▶ _Exercise objective_: Starting at the line that contains "plate: present [232,222,312,248]", write out each line through the end of the data below, exactly as it stands. Skip any pictures.

▶ _Task inputs_:
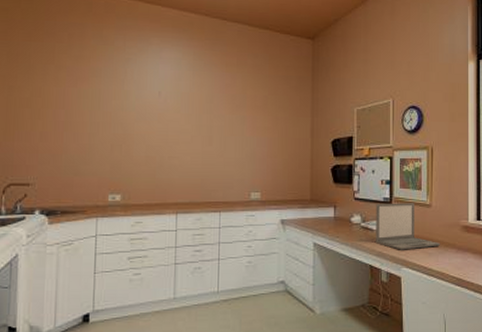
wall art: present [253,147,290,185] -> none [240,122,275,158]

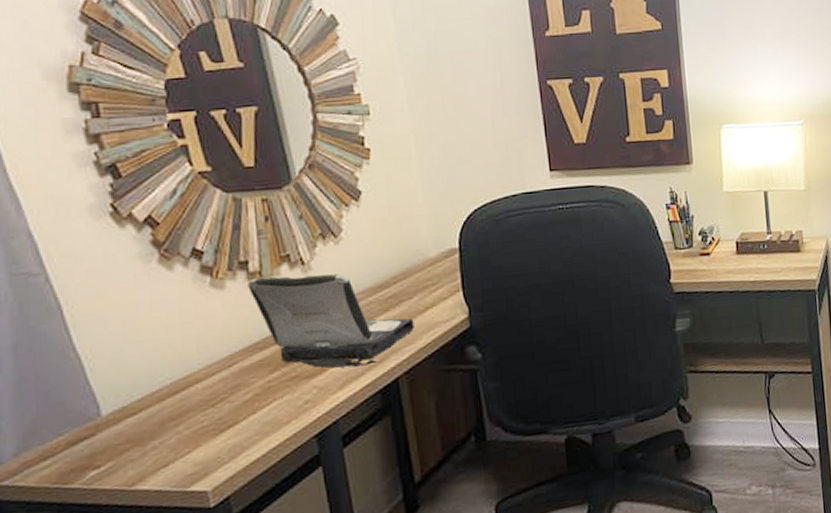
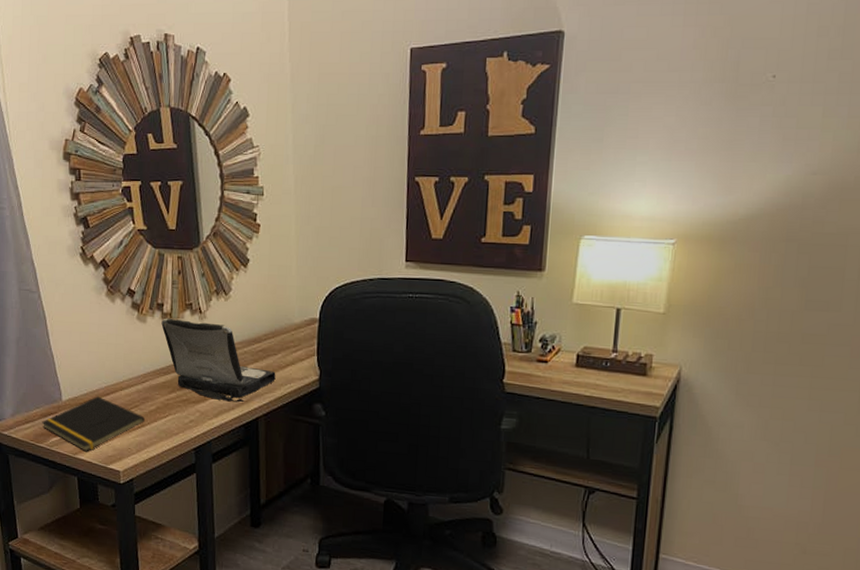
notepad: none [69,398,239,479] -> present [42,396,146,452]

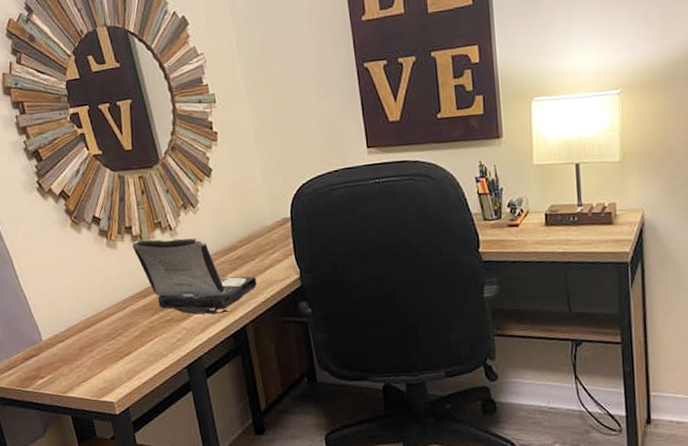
notepad: present [42,396,146,452] -> none [25,330,132,389]

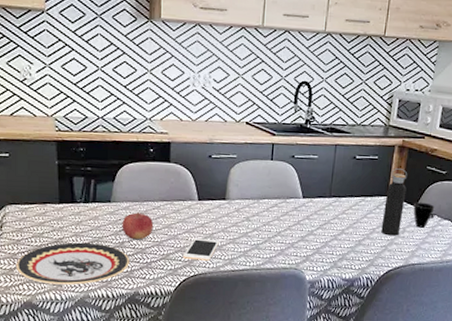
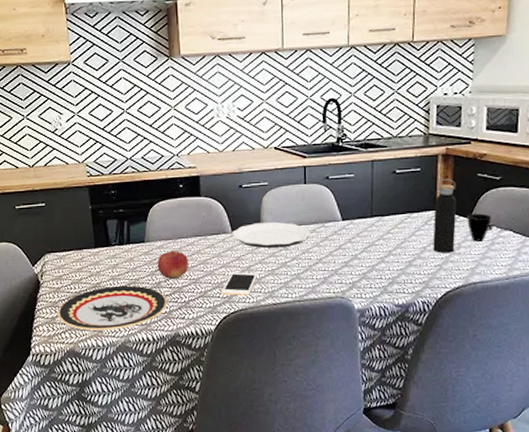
plate: none [198,193,274,218] -> present [232,222,312,248]

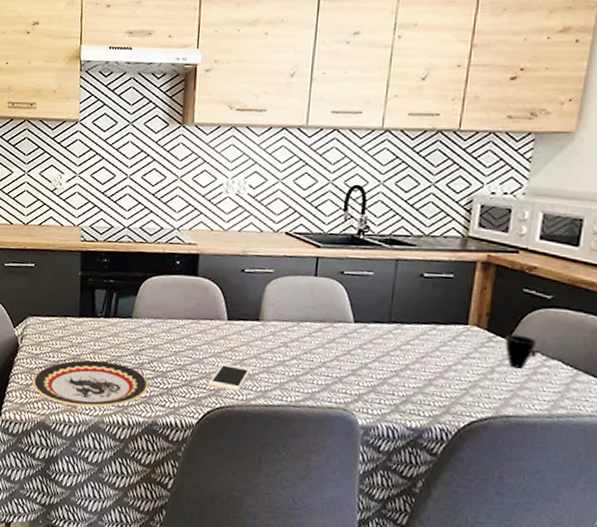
fruit: present [157,249,189,279] -> none [142,329,177,362]
plate: present [232,222,312,248] -> none [227,313,317,344]
water bottle: present [433,179,457,253] -> none [459,290,496,377]

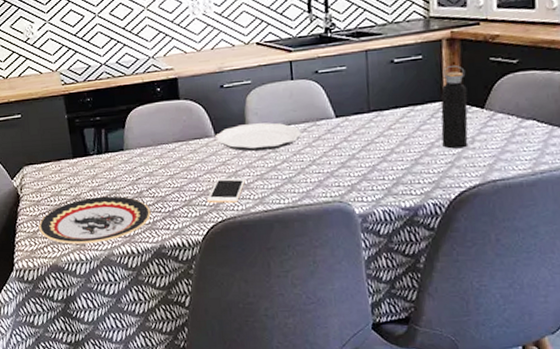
plate: none [227,313,317,344] -> present [215,122,303,151]
water bottle: none [459,290,496,377] -> present [441,65,468,149]
cup: present [505,334,538,369] -> none [480,102,513,134]

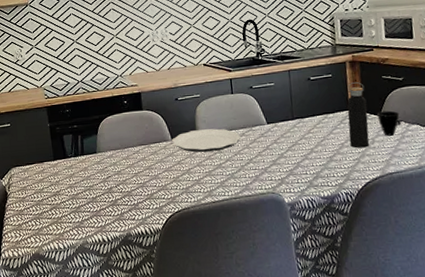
plate: present [38,195,151,245] -> none [23,192,119,235]
cell phone: present [207,178,245,203] -> none [166,174,197,197]
cup: none [480,102,513,134] -> present [377,110,402,136]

▶ _Completed task_:
plate: present [232,222,312,248] -> none [227,313,317,344]
water bottle: present [433,179,457,253] -> none [459,290,496,377]

plate: none [227,313,317,344] -> present [215,122,303,151]
water bottle: none [459,290,496,377] -> present [441,65,468,149]
cup: present [505,334,538,369] -> none [480,102,513,134]

plate: present [38,195,151,245] -> none [23,192,119,235]
cell phone: present [207,178,245,203] -> none [166,174,197,197]
cup: none [480,102,513,134] -> present [377,110,402,136]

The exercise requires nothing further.